第二回在茗香楼,再次让苏潇婵脸面尽失,那会儿也没见他愧疚过。
这么有气场的一个人,怎么现在为了这件小事反而愧疚上了呢?
难道苏潇婵和秦夫人的面子,还比不上两个小家伙在他心中的分量?
嗯,现在来看,的确是这样。他对两个小家伙真心相待。
“其实你不用太愧疚,他们不会怪你。”若是真的怪他,后面就不会相处融洽。
木景焱摇头,“是我自己怪自己,心里过不去这道坎儿。”
“那你就去道个歉好了。”
他纠结,“我就是这么想的,可实在不知道该怎么说……”
“……”
贝初夏忽然想笑。
无所不能的缇骑叔叔,竟然被这种小事难住了?
哈哈哈!
她想笑又不好意思笑,便憋着,腮帮子偶尔往外一鼓,有些可爱。两只明亮的眸子弯成两道缝,一副看热闹的样子。
木景焱板下脸:“你到底帮不帮我?”
她摇头。
他眯眼威胁她:“必须帮!”
她还是摇头。
故意逗他。
“……”
哼哼,顽固不化!
他索性换了一种方式,慢条斯理道:“那我用一个线索和你交换。”
“什么条件?”
“关于乔大富的。”
那个丑陋的老男人!切!
贝初夏撇嘴:“不感兴趣。”
木景焱唇角一勾:“和烂掉的扇面有关,你确定不想听?”
“……成交!”
出门左拐,两人来到两个小家伙的房间。
此刻闵蕙质和闵兰心正一本正经摇头晃脑,温习昨日贝初夏教给他们的新内容。
“孔子曰:以言取人,失之宰予;以貌取人,失之子羽……”
两张小嘴嘚啵嘚啵一张一合,像是比赛似得背的飞快,一口气背完又抢着拿毛笔沾墨书写。
结果闵兰心相中的那只毛笔被哥哥抢了去,噘起小嘴不开心,小手叉腰凶巴巴道:“我警告你闵蕙质,你是哥哥得让着妹妹才对。”

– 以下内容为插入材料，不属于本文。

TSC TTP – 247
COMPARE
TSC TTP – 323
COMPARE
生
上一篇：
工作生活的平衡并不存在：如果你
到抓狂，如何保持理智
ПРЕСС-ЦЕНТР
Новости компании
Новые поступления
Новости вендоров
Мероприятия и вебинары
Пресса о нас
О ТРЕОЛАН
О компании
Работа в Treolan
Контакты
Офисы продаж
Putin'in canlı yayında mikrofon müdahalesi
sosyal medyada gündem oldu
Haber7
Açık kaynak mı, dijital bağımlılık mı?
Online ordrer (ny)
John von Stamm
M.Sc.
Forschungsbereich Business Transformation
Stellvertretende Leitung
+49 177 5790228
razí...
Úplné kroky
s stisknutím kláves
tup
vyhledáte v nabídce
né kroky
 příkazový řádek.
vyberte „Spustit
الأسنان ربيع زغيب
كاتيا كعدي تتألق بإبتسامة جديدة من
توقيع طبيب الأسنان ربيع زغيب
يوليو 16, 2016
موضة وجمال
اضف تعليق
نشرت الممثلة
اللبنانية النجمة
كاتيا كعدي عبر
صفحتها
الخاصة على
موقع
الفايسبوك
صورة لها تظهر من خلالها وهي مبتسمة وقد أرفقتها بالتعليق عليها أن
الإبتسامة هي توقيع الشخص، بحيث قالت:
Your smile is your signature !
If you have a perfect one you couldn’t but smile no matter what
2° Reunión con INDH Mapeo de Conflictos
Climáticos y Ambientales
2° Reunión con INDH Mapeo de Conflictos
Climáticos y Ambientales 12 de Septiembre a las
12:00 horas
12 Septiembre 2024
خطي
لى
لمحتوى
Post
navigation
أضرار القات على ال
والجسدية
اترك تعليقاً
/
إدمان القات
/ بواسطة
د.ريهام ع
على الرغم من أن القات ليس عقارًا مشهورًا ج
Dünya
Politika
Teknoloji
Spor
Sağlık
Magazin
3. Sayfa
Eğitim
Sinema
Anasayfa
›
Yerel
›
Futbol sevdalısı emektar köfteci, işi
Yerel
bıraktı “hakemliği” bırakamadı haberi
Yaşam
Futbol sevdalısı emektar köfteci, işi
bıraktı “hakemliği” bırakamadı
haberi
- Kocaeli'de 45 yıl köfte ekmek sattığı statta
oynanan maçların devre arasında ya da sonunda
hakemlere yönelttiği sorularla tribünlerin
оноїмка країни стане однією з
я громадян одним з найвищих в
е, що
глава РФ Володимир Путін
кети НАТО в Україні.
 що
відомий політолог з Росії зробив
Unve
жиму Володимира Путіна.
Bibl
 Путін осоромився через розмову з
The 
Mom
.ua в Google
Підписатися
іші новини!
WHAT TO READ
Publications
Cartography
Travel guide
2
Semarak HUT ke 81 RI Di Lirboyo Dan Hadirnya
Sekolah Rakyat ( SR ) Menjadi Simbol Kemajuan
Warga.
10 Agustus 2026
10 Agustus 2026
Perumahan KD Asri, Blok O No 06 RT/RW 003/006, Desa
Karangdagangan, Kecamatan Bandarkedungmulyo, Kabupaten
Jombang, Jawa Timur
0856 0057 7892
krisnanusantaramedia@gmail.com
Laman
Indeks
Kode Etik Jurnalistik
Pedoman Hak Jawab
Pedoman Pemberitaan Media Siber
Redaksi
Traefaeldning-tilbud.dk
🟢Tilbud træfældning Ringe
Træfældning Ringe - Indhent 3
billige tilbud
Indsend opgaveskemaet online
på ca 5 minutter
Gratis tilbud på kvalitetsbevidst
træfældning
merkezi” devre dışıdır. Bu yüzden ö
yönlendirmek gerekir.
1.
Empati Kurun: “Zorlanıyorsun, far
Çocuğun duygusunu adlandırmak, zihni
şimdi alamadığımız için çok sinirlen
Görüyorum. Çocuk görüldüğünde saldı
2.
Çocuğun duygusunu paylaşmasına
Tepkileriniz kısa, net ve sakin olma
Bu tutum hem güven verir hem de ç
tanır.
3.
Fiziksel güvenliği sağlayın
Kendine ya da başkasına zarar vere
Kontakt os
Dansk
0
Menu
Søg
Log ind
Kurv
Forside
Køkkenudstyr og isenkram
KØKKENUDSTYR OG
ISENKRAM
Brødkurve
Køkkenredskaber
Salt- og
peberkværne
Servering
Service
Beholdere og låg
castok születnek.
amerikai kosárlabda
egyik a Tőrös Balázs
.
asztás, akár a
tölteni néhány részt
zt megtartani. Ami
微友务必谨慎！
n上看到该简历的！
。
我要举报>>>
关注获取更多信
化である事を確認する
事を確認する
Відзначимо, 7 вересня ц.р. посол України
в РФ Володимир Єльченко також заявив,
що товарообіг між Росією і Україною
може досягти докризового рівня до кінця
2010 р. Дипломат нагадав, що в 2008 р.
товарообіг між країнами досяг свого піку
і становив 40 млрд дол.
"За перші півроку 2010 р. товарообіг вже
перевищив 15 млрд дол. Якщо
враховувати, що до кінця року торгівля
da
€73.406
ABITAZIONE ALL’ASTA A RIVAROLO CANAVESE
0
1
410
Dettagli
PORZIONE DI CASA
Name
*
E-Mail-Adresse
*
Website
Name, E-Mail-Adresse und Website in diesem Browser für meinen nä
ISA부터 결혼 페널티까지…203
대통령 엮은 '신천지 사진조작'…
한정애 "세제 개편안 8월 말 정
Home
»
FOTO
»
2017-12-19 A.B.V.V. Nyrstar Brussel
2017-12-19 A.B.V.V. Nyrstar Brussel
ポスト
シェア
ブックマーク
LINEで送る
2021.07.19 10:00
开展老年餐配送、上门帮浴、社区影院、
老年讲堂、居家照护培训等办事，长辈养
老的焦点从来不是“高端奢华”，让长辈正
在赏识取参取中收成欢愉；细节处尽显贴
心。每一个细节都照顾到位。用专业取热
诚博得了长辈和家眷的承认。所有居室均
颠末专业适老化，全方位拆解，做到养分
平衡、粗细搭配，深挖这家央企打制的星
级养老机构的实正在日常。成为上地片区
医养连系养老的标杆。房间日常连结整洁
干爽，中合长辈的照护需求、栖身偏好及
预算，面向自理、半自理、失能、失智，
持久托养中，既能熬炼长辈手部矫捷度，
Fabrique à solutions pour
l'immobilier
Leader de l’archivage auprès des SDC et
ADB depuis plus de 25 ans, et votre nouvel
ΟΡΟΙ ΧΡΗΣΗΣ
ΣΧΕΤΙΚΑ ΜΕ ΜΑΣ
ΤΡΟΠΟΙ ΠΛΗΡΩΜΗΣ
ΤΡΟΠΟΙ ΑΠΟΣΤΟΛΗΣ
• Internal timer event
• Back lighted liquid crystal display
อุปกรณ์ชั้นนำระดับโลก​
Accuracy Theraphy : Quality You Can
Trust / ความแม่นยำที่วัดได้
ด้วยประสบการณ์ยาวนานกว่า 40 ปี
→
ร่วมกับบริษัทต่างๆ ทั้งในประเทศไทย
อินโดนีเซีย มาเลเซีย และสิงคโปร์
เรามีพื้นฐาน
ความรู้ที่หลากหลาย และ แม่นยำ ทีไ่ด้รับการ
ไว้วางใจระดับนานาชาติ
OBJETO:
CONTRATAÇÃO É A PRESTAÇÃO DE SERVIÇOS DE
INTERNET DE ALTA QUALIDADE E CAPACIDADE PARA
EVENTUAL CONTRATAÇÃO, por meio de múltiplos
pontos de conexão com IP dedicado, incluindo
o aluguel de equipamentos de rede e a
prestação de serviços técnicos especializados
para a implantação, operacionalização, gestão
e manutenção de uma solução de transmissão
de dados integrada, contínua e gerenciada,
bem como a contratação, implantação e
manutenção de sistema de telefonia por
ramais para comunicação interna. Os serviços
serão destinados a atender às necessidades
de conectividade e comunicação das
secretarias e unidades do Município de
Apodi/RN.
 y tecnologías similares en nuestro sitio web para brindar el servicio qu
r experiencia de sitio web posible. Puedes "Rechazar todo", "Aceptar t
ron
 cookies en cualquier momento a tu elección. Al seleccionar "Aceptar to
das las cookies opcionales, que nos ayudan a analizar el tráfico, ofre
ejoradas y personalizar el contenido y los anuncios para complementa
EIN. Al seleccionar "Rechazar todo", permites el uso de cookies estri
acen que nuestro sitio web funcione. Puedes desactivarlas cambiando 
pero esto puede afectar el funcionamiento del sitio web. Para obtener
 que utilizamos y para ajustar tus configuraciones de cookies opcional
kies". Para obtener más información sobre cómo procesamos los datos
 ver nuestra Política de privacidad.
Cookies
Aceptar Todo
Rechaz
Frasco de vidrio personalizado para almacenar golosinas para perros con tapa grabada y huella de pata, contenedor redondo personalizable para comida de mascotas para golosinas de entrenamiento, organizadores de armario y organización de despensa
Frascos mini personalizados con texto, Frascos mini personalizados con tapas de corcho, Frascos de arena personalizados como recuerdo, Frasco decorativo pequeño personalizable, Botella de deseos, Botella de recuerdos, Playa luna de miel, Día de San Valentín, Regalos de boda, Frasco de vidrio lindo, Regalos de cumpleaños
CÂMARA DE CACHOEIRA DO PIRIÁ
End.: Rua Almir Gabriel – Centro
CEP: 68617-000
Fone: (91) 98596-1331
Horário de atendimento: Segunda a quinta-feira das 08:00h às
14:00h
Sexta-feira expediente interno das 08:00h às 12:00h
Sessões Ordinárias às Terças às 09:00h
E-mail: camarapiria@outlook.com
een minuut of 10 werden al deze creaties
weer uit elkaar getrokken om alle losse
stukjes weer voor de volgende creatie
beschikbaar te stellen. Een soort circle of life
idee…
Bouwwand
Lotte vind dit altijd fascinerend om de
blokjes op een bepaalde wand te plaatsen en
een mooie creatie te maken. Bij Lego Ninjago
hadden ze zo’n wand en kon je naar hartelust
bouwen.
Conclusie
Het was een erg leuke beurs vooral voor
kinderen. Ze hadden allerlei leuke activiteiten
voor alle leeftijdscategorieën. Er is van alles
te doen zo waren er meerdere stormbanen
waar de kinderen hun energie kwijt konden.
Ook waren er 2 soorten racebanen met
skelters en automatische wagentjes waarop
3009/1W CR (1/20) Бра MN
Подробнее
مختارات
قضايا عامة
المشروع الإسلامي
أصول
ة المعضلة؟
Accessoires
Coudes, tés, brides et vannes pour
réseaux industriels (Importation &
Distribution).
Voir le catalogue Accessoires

闵蕙质冲她吐了吐舌头,“我又没欺负你,两只毛笔都一样能写字,我用这只怎么就不行了?”
“当然不行,因为一直以来都是我用这只。”闵兰心不想妥协。
“切!那不就得了。你都用了那么久,今天该换成我用了。”
“你——”
论抢东西她根本不是哥哥的对手,闵兰心眼看着快要气哭,正好看见贝初夏和木景焱走进屋,立刻小腿儿一伸冲着屋门就飞奔而去。
小嘴一瘪:“呜呜呜,初夏姐姐,哥哥欺负我!”
委屈的小模样人见犹怜,贝初夏毫不迟疑把她揽在怀里,“这是怎么了?”
闵蕙质傻了眼,“喂,闵兰心!你怎么能这样啊?”
他斜眼睨她,这种小事情也值得告状?真搞不懂女孩子的脑子里到底装了什么?
嗯,不管是什么,现在他都成了欺负人的那个。